**Document passage**
# Realtek HD Audio Manager Won't Load



## oolnor (Apr 5, 2020)

Hi everyone

Have been trying to sort this out for the whole day. Been reading all over and have tried several suggestions but my Realtek HD Audio Manager still won't load. I see it in my Control Panel, but nothing happens when I click on it. I've also tried running it by going directly to the folder where it's supposed to be installed C:\Program Files\Realtek\Audio\HDA. What is the file name of the audio manager? I'm guessing it's RtkNGUI64.exe?

I've also tried uninstalling and reinstalling my drivers but nothing has worked. My mobo is H170, with the ALC1150 codec. Current driver installed is 6.0.8899.1.

Any help to solve this is greatly appreciated!

Oolnor


----------



## Regeneration (Apr 5, 2020)

1. Disable Windows 10 automatic driver update (download attached file, unzip, import, and then reboot).
2. Uninstall Realtek drivers from the control panel. If you can't find it on the list of installed apps, uninstall from the device manager (check box to delete driver software...) and then reboot.
3. Download Display Driver Uninstaller, extract and run it, in 'select device type' pick audio, set device to Realtek, and then clean and restart.
4. Download this driver, extract to some folder, and install manually from the device manager.


----------



## oolnor (Apr 6, 2020)

Regeneration said:


> 1. Disable Windows 10 automatic driver update (download attached file, unzip, import, and then reboot).
> 2. Uninstall Realtek drivers from the control panel. If you can't find it on the list of installed apps, uninstall from the device manager (check box to delete driver software...) and then reboot.
> 3. Download Display Driver Uninstaller, extract and run it, in 'select device type' pick audio, set device to Realtek, and then clean and restart.
> 4. Download this driver, extract to some folder, and install manually from the device manager.



Thank you for your quick help Regeneration. Your help worked beautifully!


----------



## erpguy53 (Apr 9, 2020)

**Material**
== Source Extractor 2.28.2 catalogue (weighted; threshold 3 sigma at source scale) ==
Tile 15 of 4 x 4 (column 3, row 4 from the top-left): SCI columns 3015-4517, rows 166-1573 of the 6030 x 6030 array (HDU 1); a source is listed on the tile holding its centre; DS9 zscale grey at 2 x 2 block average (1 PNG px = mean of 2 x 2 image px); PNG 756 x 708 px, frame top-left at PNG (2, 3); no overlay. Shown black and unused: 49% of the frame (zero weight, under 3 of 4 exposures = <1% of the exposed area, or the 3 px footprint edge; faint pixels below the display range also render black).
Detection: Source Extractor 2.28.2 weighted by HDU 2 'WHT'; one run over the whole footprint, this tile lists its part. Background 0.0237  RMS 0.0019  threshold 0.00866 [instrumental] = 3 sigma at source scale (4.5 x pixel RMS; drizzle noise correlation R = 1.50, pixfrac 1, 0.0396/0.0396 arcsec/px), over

**Complete the following**
1 > In the Realtek audio thread, which codec does oolnor's H170 motherboard use?
2 > Transcribe everything in the Realtek audio thread from "Hi everyone" down to "is greatly appreciated!".
3 > Pick up the Realtek audio thread at the point where it stops and carry it on.
The data here comes from a separate source.

**Exercise results**
1 > ALC1150

2 >
Hi everyone

Have been trying to sort this out for the whole day. Been reading all over and have tried several suggestions but my Realtek HD Audio Manager still won't load. I see it in my Control Panel, but nothing happens when I click on it. I've also tried running it by going directly to the folder where it's supposed to be installed C:\Program Files\Realtek\Audio\HDA. What is the file name of the audio manager? I'm guessing it's RtkNGUI64.exe?

I've also tried uninstalling and reinstalling my drivers but nothing has worked. My mobo is H170, with the ALC1150 codec. Current driver installed is 6.0.8899.1.

Any help to solve this is greatly appreciated!

3 >
also be sure to cut off (disconnect) from the internet while uninstalling or installing Realtek audio drivers
after doing the last step, re-establish internet connection


----------



## Regeneration (Apr 9, 2020)

There is no need to disable network connection as long as automatic driver update is off (see the attached zip file for that).


----------



## erpguy53 (Apr 15, 2020)

Regeneration said:


> There is no need to disable network connection as long as automatic driver update is off (see the attached zip file for that).



but sometimes disabling auto driver updates does *not* always work on some Win10 systems - the "Device Driver Retrieval Client" module in Win10 seems to "bypass" those reg entries from that attached zip file you have and silently download & install driver updates for some devices. so maybe it works but not 100% of the time

better to be safe than sorry and disable internet connection while removing or installing new realtek audio drivers.

even some manufacturers like Gigabyte here and MSI here also recommend disconnecting from internet before installing new drivers.



> Realtek High Definition Audio
> please install the audio driver, after disconnected the internet.



Speaking of the *6.0.8899.1* Realtek HDA driver OP mentioned, Microsoft recently has *that version* available here.


----------



## Marioz991 (Jan 24, 2022)

Regeneration said:


> 1. Disable Windows 10 automatic driver update (download attached file, unzip, import, and then reboot).
> 2. Uninstall Realtek drivers from the control panel. If you can't find it on the list of installed apps, uninstall from the device manager (check box to delete driver software...) and then reboot.
> 3. Download Display Driver Uninstaller, extract and run it, in 'select device type' pick audio, set device to Realtek, and then clean and restart.
> 4. Download this driver, extract to some folder, and install manually from the device manager.


Sorry for reopening thread.
in step 4, after extracting, how do I manually install driver from device manager? doesn't show up for me.


----------



## Regeneration (Jan 24, 2022)

Marioz991 said:


> Sorry for reopening thread.
> in step 4, after extracting, how do I manually install driver from device manager? doesn't show up for me.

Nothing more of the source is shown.